だが、彩音がそれ以上話す気がないと理解したのだろう。ため息をつきながら頭をかくと、

「そうかい。んじゃ、今日のところは帰るわ」

 と、そのままこちらに背中を向けた。

「え、帰る?」

 思わず声が裏返りそうになった彩音に、寧々は振り返って言う。

「今んとこ、これ以上の収穫はなさそうやし、帰って明日以降の動き方について考えるんや。この街のことも、少し調べんといかんからな」

 寧々は、視線を泰造に移して、

「ジイさん、すまんがしばらくその子についてやってくれへんか」

 言われた泰造は、

「もちろん。そのつもりじゃ」

 と、背筋を伸ばした。それを見て寧々が頷いたのを確認した真理子は、一つお辞儀をした。

「みなさん、宜しくお願いします」

「え、ええ……何かあったら、すぐ連絡してね。……あ、連絡先交換しましょう」

 そういえば、まだしていなかった。

「寧々ターン、あたし達も交換しよー」

 緑子が、寧々に向かって駆けていく。

「タンやめろて」

 頬を膨らませながらも、携帯を取り出す寧々。

 ……なんだかんだで定着しそうね、あのあだ名。

「後で彩音と真理子にも送るよー。寧々タンにも、二人の分送るからねー」

「はい、ありがとうございます」

「……まあ、いいけど」

 言った瞬間、緑子からメールが届いた。操作早すぎだろう。

「じゃ、今度こそウチは帰るわ。ほな、また明日な」

 そう言って歩き出す寧々。

「また明日ねー」

 と、手を振る緑子と、寧々の背中に向かってお辞儀をする真理子。だが、彩音は一つ気になることがある。

「……あれ、また明日?」

 すると、緑子がこちらを向いて、

「まあ、明日っていうなら明日なんでしょ。多分、彩音の位置をビビっと検索するんじゃない?」

「人を失くした携帯電話みたいに言わないでちょうだい」

 まあ、方法としてはきっとそうなのだろう。確かに、寧々の姿はもう見えないが、霊力を感知することはできる。

「四ノ宮さん、送っていくわ」

 まずは、できる範囲でやれることをやるだけだ。真理子を直接狙っているわけではないようだが、襲われる心配がゼロになったわけではない。

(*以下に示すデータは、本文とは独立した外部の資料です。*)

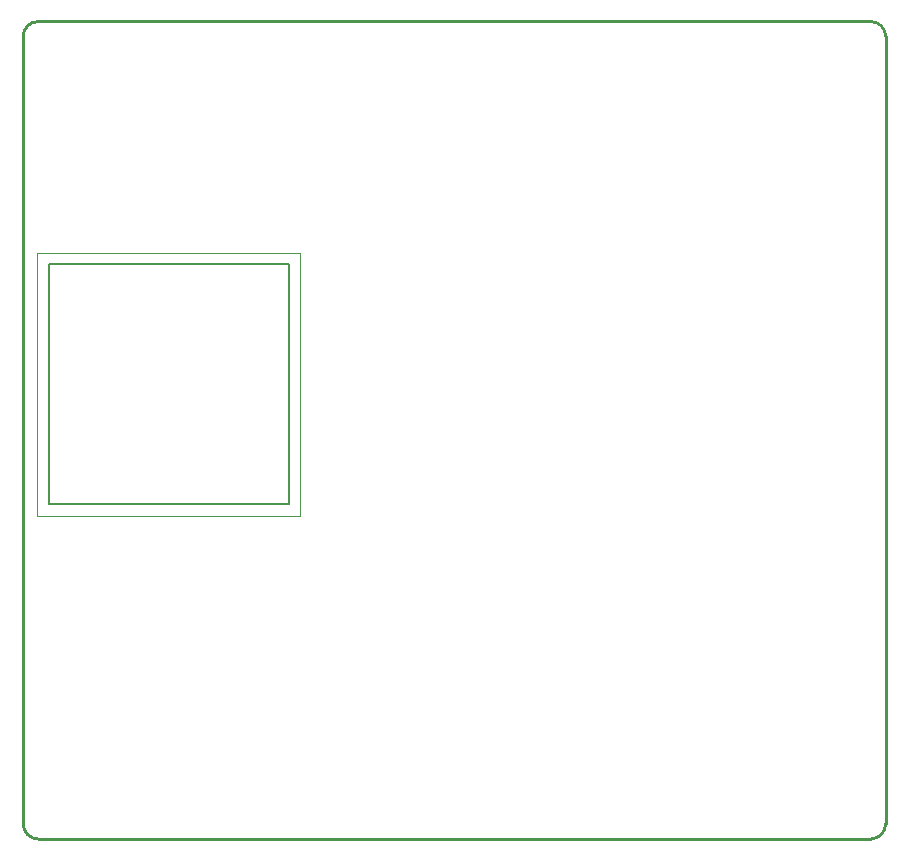
<source format=gm1>
G04 Layer_Color=16711935*
%FSLAX25Y25*%
%MOIN*%
G70*
G01*
G75*
%ADD14C,0.01000*%
%ADD15C,0.00787*%
%ADD16C,0.00394*%
D14*
X143000Y392500D02*
G03*
X138000Y387500I0J-5000D01*
G01*
Y125000D02*
G03*
X143000Y120000I5000J0D01*
G01*
X420500D02*
G03*
X425500Y125000I0J5000D01*
G01*
Y387500D02*
G03*
X420500Y392500I-5000J0D01*
G01*
X143000D02*
X305000D01*
X138000Y125000D02*
Y387500D01*
X143000Y120000D02*
X420500D01*
X425500Y125000D02*
Y387500D01*
X305000Y392500D02*
X420500D01*
X143000D02*
G03*
X138000Y387500I0J-5000D01*
G01*
Y125000D02*
G03*
X143000Y120000I5000J0D01*
G01*
X420500D02*
G03*
X425500Y125000I0J5000D01*
G01*
Y387500D02*
G03*
X420500Y392500I-5000J0D01*
G01*
X143000D02*
X305000D01*
X138000Y125000D02*
Y387500D01*
X143000Y120000D02*
X420500D01*
X425500Y125000D02*
Y387500D01*
X305000Y392500D02*
X420500D01*
D15*
X146500Y231500D02*
X226500D01*
Y311500D01*
X146500D02*
X226500D01*
X146500Y231500D02*
Y311500D01*
D16*
X142563Y227563D02*
X230437D01*
Y315437D01*
X142563D02*
X230437D01*
X142563Y227563D02*
Y315437D01*
M02*

</source>
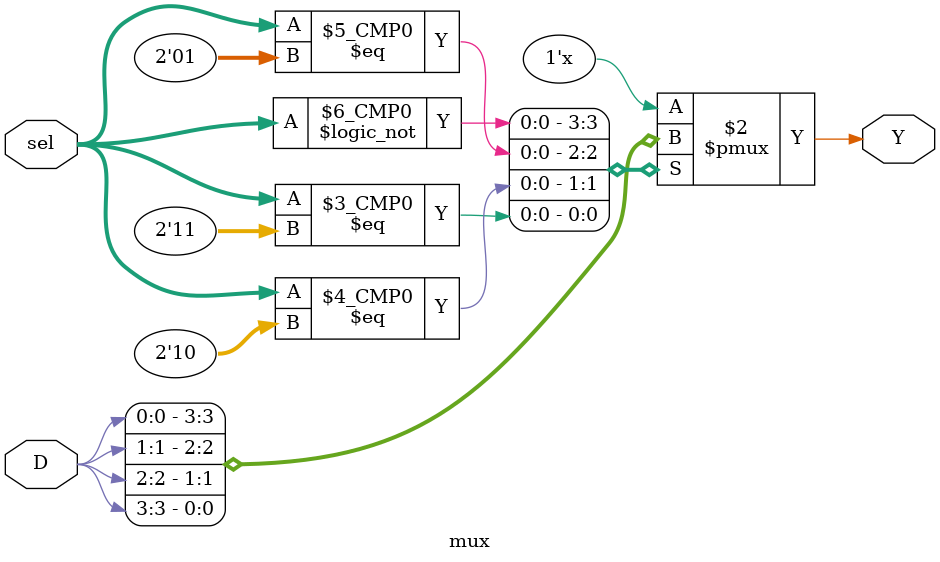
<source format=v>
module mux(
  input wire [3:0] D,
  input wire [1:0] sel,
  output reg Y
);
  
  always @(*) begin
    case (sel)
      2'b00: Y = D[0];
      2'b01: Y = D[1];
      2'b10: Y = D[2];
      2'b11: Y = D[3];
    endcase
  end
endmodule
</source>
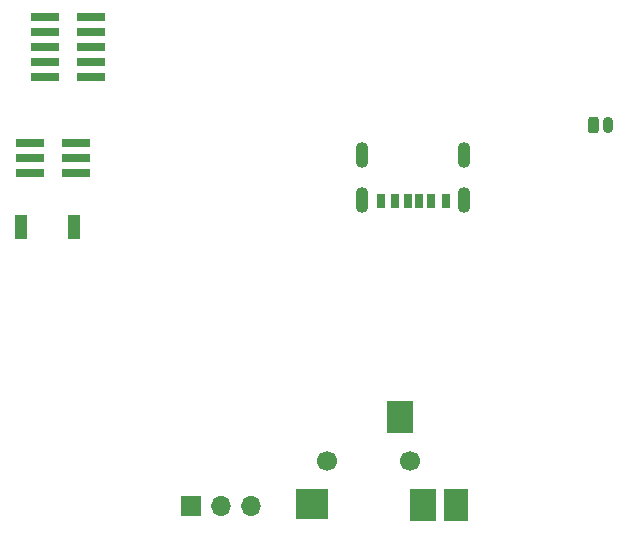
<source format=gbr>
%TF.GenerationSoftware,KiCad,Pcbnew,(5.1.8)-1*%
%TF.CreationDate,2021-03-06T05:42:10-08:00*%
%TF.ProjectId,audioboard,61756469-6f62-46f6-9172-642e6b696361,rev?*%
%TF.SameCoordinates,Original*%
%TF.FileFunction,Soldermask,Bot*%
%TF.FilePolarity,Negative*%
%FSLAX46Y46*%
G04 Gerber Fmt 4.6, Leading zero omitted, Abs format (unit mm)*
G04 Created by KiCad (PCBNEW (5.1.8)-1) date 2021-03-06 05:42:10*
%MOMM*%
%LPD*%
G01*
G04 APERTURE LIST*
%ADD10O,0.900000X1.400000*%
%ADD11R,1.050000X2.000000*%
%ADD12R,2.400000X0.740000*%
%ADD13C,1.700000*%
%ADD14R,2.200000X2.800000*%
%ADD15R,2.800000X2.600000*%
%ADD16R,2.000000X2.800000*%
%ADD17O,1.700000X1.700000*%
%ADD18R,1.700000X1.700000*%
%ADD19R,0.800000X1.200000*%
%ADD20R,0.760000X1.200000*%
%ADD21R,0.700000X1.200000*%
%ADD22O,1.100000X2.200000*%
G04 APERTURE END LIST*
D10*
%TO.C,J2*%
X113518000Y-75184000D03*
G36*
G01*
X111818000Y-75659000D02*
X111818000Y-74709000D01*
G75*
G02*
X112043000Y-74484000I225000J0D01*
G01*
X112493000Y-74484000D01*
G75*
G02*
X112718000Y-74709000I0J-225000D01*
G01*
X112718000Y-75659000D01*
G75*
G02*
X112493000Y-75884000I-225000J0D01*
G01*
X112043000Y-75884000D01*
G75*
G02*
X111818000Y-75659000I0J225000D01*
G01*
G37*
%TD*%
D11*
%TO.C,SW1*%
X63815000Y-83820000D03*
X68265000Y-83820000D03*
%TD*%
D12*
%TO.C,J6*%
X68498000Y-76708000D03*
X64598000Y-76708000D03*
X68498000Y-77978000D03*
X64598000Y-77978000D03*
X68498000Y-79248000D03*
X64598000Y-79248000D03*
%TD*%
%TO.C,J5*%
X69768000Y-66040000D03*
X65868000Y-66040000D03*
X69768000Y-67310000D03*
X65868000Y-67310000D03*
X69768000Y-68580000D03*
X65868000Y-68580000D03*
X69768000Y-69850000D03*
X65868000Y-69850000D03*
X69768000Y-71120000D03*
X65868000Y-71120000D03*
%TD*%
D13*
%TO.C,J4*%
X89722000Y-103632000D03*
X96722000Y-103632000D03*
D14*
X97822000Y-107332000D03*
X95922000Y-99932000D03*
D15*
X88422000Y-107232000D03*
D16*
X100622000Y-107332000D03*
%TD*%
D17*
%TO.C,J3*%
X83312000Y-107442000D03*
X80772000Y-107442000D03*
D18*
X78232000Y-107442000D03*
%TD*%
D19*
%TO.C,J1*%
X94278000Y-81614000D03*
X99778000Y-81614000D03*
D20*
X95508000Y-81614000D03*
X98548000Y-81614000D03*
D21*
X96528000Y-81614000D03*
X97528000Y-81614000D03*
D22*
X92708000Y-81534000D03*
X101348000Y-81534000D03*
X92708000Y-77734000D03*
X101348000Y-77734000D03*
%TD*%
M02*

</source>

「ありがとうございます。ですが、ここからなら家はすぐですので、大丈夫ですよ」

 ここ、と言われて彩音はあたりを見渡す。

「四ノ宮さん、ここら辺に住んでるの?」

 ここなら、彩音の家から自転車で十五分といったところ。すぐに、というわけにはいかないが、電車を使わずに来れる分、まだマシというところだろう。

「は、はい……近くは近くなのですが……」

 言葉を濁す寧々。不思議に思い首をかしげると、

「彩音、あっちあっち」

 と、緑子が街の北側、屋根が少し顔を出している駅の、その向こう側を指さした。

「ほら、向こうにさ、大きいお屋敷あるじゃん」

「……ああ、あるわね」

 この街に住む小学生なら、誰もが一度は見に来るであろう、絵に描いたような純和風のお屋敷。あまりの広さと立派さに、圧倒されたのを覚えている。

 だが、緑子は何ともないという口調で、こう言い放った。

「それ」

「それ?」

 それ。というのはどういうことか。いや、唐突のことで理解が一瞬遅れただけで、どういうことかというと、

「……え、あのお屋敷っ!?」

 彩音が叫ぶと、緑子はさも当たり前のことを説明するかのような表情で頷き、隣の真理子は少し恥ずかしそうに俯いた。

「四ノ宮って言ったら、元々はここら一帯の地主で、色々仕切ってたみたいよ」

 ……仕切ってた、って……。

「え、遠藤さんっ、それはもう大昔のことですって何度も……」

 慌てて補足に入る真理子。だが、真理子の言うとおり元、だとしても、

「あの家に住んでるってことは……そういうことなのよね」

 思わず語彙が貧弱になってしまったが、彩音の言いたいことは伝わったらしい、

「ま、『お嬢っ!』、とは呼ばれてないみたいだけどね」

「それは恥ずかしいからやめるよう頼んだから……え、何で知ってるんですか遠藤さんっ!」

「さーねー」

 楽しそうだ。

「知らんかったのか、嬢ちゃん」

 泰造も入ってきた。

「はい、知りませんでした」

 というより、緑子はいつ、どうやってそんな情報を仕入れているのか、そこだけが気になって仕方がなかった。